Durant, a top-three player of this generation, elected to join a team that was five points away from immortality. You want to talk about how this affects the landscape of the league, and to that, I ask, what landscape? We might’ve spoken too soon — monoculture might not be dead after all.
Golden State can now boast the MVPs of the past three NBA seasons in their starting lineup. The Warriors are the third team to add a former MVP in the offseason after finishing with the season’s best record, according to Elias Sports Bureau. But history doesn’t come close to explaining the absence of precedence of this move. The other two teams were the Cleveland Cavaliers after trading for Shaquille O’Neal in 2009, and the Boston Celtics, who acquired Bill Walton from the Clippers in 1985. Shaq was entering the season at the age of 37; Walton was about to turn 33. In both cases, they would retire only one season later. Durant will be 28 when the upcoming season starts, fully in his prime, playing within a system that caters to his strengths. The Warriors aren’t paying for past glories, they’re investing in the bounty of what’s still to come.
There are about three more months of this — three more months of superimposing Durant onto Harrison Barnes’s wide-open corner 3s; superimposing Durant onto Draymond Green’s forays to the rim from the top of the arc as a 5; hell, superimposing Durant onto Steph Curry’s interstellar heaves. He is one of the most omnipotent scorers in the history of the game, and he’ll get to show the full extent of his ability as a shapeshifter within the Warriors’ positionless, mazelike offense.

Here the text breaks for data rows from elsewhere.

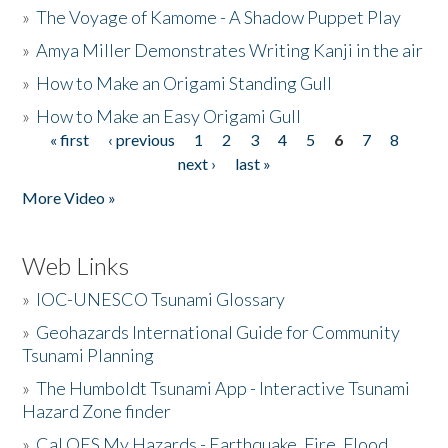
»
The Voyage of Kamome - A Shadow Puppet Play
»
Amya Miller Demonstrates Writing Kanji in the air
»
How to Make an Origami Standing Gull
»
How to Make an Easy Origami Gull
« first
‹ previous
1
2
3
4
5
6
7
8
Pages
next ›
last »
More Video »
Web Links
»
IOC-UNESCO Tsunami Glossary
»
Geohazards International Guide for Community
Tsunami Planning
»
The Humboldt Tsunami App - Interactive Tsunami
Hazard Zone finder
»
Cal OES My Hazards - Earthquake, Fire, Flood,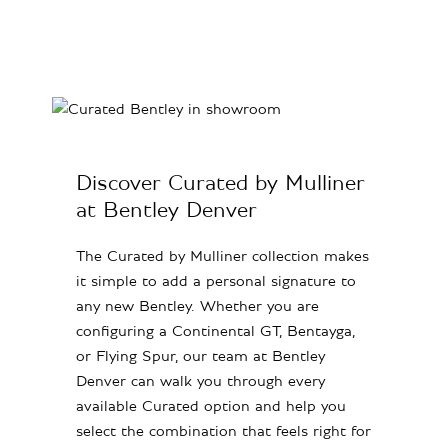
Discover Curated by Mulliner
at Bentley Denver
The Curated by Mulliner collection makes
it simple to add a personal signature to
any new Bentley. Whether you are
configuring a Continental GT, Bentayga,
or Flying Spur, our team at Bentley
Denver can walk you through every
available Curated option and help you
select the combination that feels right for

Over the summer, we’ll pass the time by reducing Dubs players to their core concepts; we’ll build Voltron out of Legos. The first stage of grief and elation in the NBA is wild, pie-in-the-sky prognostication. It’s fun, and it’s human. Superteam dreams are seen in black-and-white. Why delve into the problematics of scheme when we have months to color in the doomsday of competitive balance?
That is the cycle of hype we’ve perpetuated since LeBron James brought forth the superfriends era in 2010. Six years later, we’re smart enough to know that these transitions aren’t seamless — having James, Dwyane Wade, and Chris Bosh cohabitate didn’t produce alley-oops on every possession; Steve Nash and Dwight Howard never found magic in the two-man game; it turned out that the LeBron–Kevin Love pick-and-roll wasn’t as unguardable as it had sounded in our heads. But past disappointments won’t change the way we process these types of shifts in power; after all, of those three superteam creations, both the Heat and Cavaliers have won championships.

Superteams don’t have to strive for perfection, just a greater margin for error than what a typical team should be afforded. Again, the Warriors were five points away from winning the 2015–16 NBA championship. Curry and Klay Thompson, two of the best shooters in history, were clanking wide-open looks with under five minutes left. Curry didn’t have the strength nor the burst to create off the dribble, and didn’t have the legs to finish when he did get enough separation. It was stunning to watch a team seemingly built on logarithms break down in such a fashion. The Warriors dominated much of the season through arithmetic sequences that only they were capable of constructing — the math problem has a simple answer (3 is better than 2, unless you get enough 1s), but in the NBA, finding an answer isn’t the same as a solution. They just happened to face a team with the ultimate codebreaker.
Add Durant to this equation? All of organized sports is probability analysis, but with Durant, the Warriors can posit a trick question to the rest of the league: What are the odds of being able to contain three of the best shooters alive at any given moment? The answer isn’t necessarily “You can’t,” it’s “Wait, how did we get here?”
This is Golden State’s moment of undeniability. With Kevin Durant, the Warriors have undergone a transformation of intent, like when Uber went from a circumvention of an antiquated taxi system to a harbinger of an unthinkable, driverless transportation portal. They aren’t here just to change the way the game will look, they’re here to take everything. We had a few weeks to laugh at Joe Lacob’s “light-years ahead” proclamation after the team’s postseason collapse. With one move, the discourse has shifted once again. The myth has become the monolith.